▸ What you are asked to do:
Only some lines are wanted. Transcribe, exactly, the lines below from the line with "left front paw: (412, 319)" up to and including the line with "right shoulder: (391, 271)".

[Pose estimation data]
=== Section Start ===

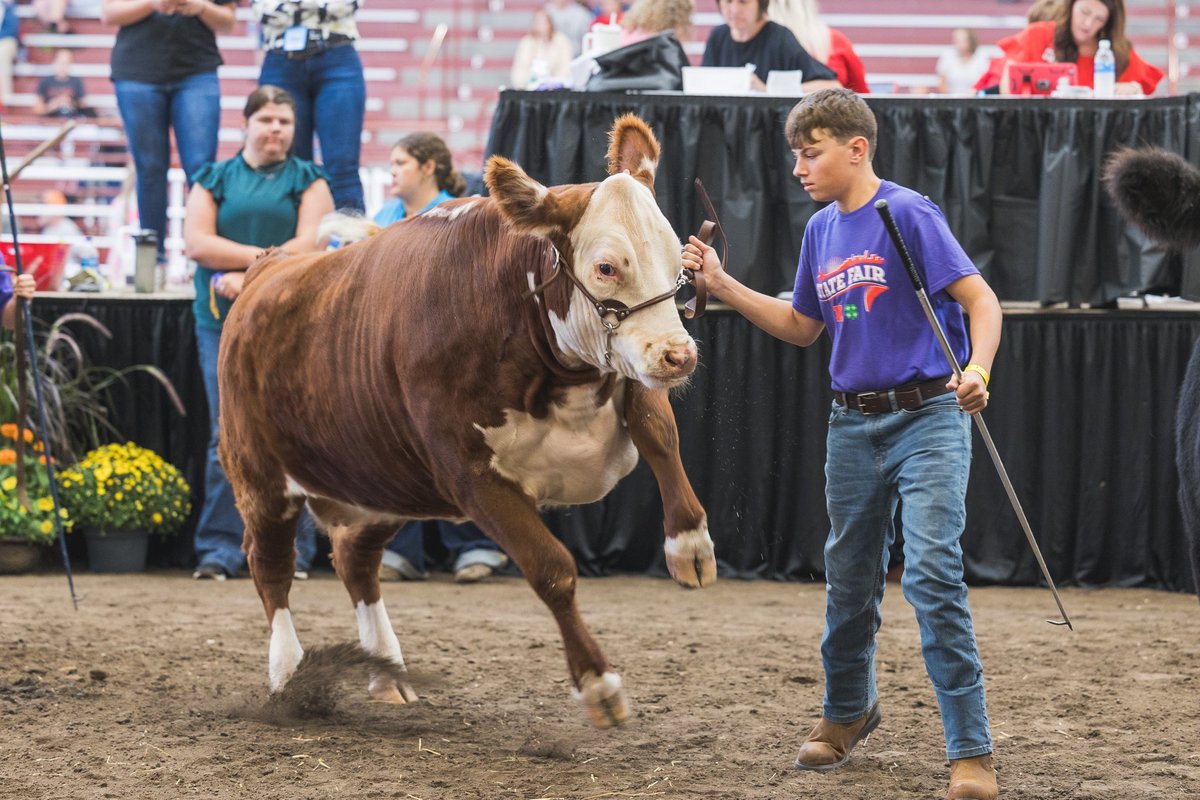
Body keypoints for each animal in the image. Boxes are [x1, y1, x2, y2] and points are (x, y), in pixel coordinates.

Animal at [217, 115, 718, 726]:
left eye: (678, 258)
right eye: (606, 267)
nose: (679, 356)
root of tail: (268, 266)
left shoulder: (623, 372)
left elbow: (659, 432)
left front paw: (690, 545)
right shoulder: (470, 474)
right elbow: (552, 569)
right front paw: (599, 684)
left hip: (387, 481)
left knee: (355, 558)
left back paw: (387, 671)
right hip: (260, 477)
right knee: (271, 565)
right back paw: (289, 676)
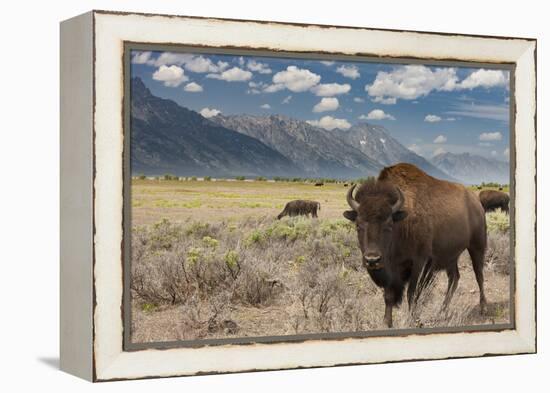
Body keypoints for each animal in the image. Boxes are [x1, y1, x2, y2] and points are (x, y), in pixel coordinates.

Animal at [344, 161, 488, 326]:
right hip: (450, 256)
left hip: (477, 246)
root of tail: (476, 203)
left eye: (389, 225)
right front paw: (387, 322)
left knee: (479, 275)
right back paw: (442, 312)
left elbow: (412, 292)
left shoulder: (419, 262)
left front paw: (412, 319)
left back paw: (483, 308)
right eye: (358, 225)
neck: (402, 222)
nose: (372, 260)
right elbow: (389, 296)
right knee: (454, 278)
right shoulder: (391, 271)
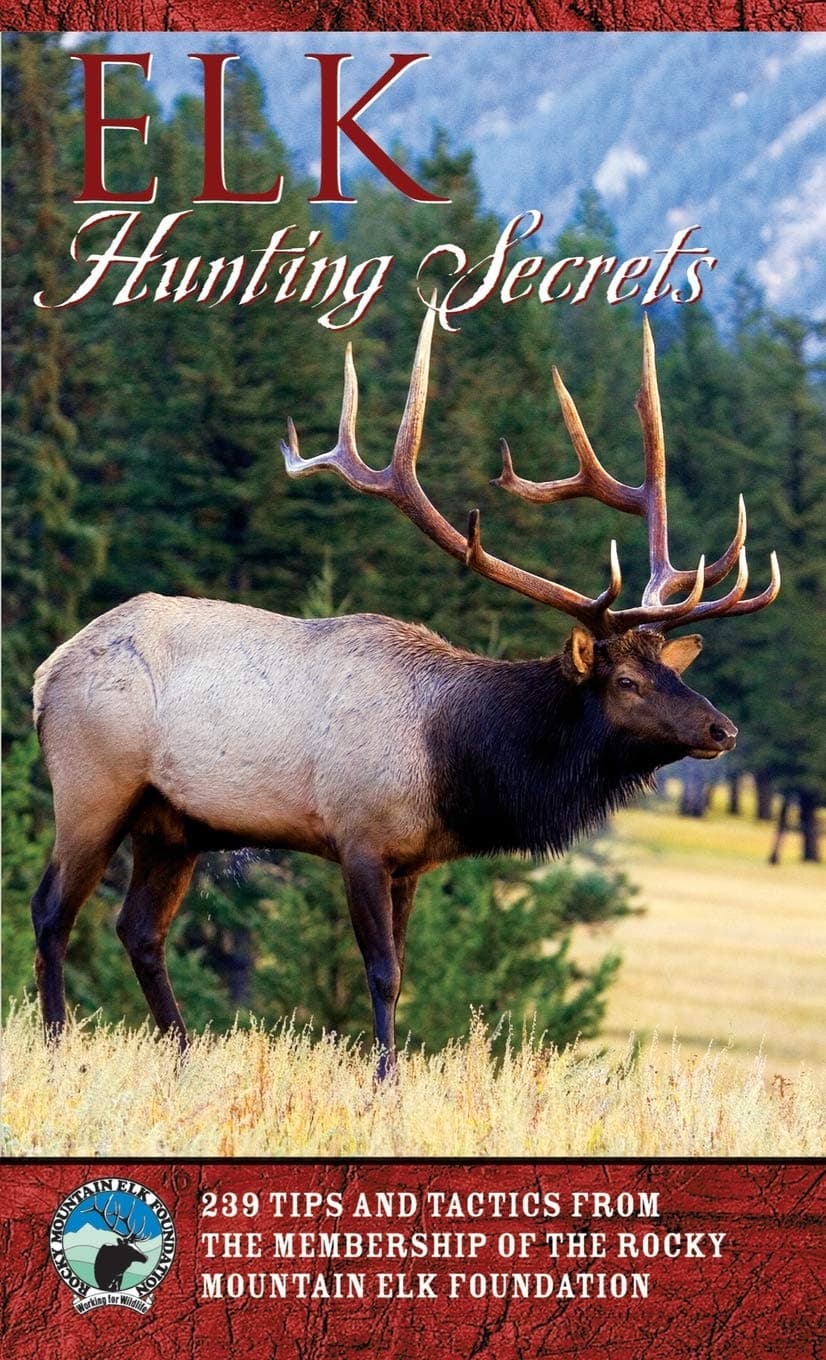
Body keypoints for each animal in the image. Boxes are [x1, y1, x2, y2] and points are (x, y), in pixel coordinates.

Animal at [31, 312, 779, 1078]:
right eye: (626, 682)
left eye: (673, 672)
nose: (722, 730)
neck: (456, 761)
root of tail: (47, 671)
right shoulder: (359, 834)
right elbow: (383, 971)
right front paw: (383, 1078)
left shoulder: (412, 859)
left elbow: (406, 968)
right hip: (94, 786)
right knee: (53, 910)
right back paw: (58, 1045)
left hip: (174, 824)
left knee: (139, 929)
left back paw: (184, 1055)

=== Section End ===

▸ Result for this exercise:
left front paw: (412, 319)
left back paw: (483, 308)
right eye: (358, 225)
neck: (402, 222)
nose: (372, 260)
right elbow: (389, 296)
right knee: (454, 278)
right shoulder: (391, 271)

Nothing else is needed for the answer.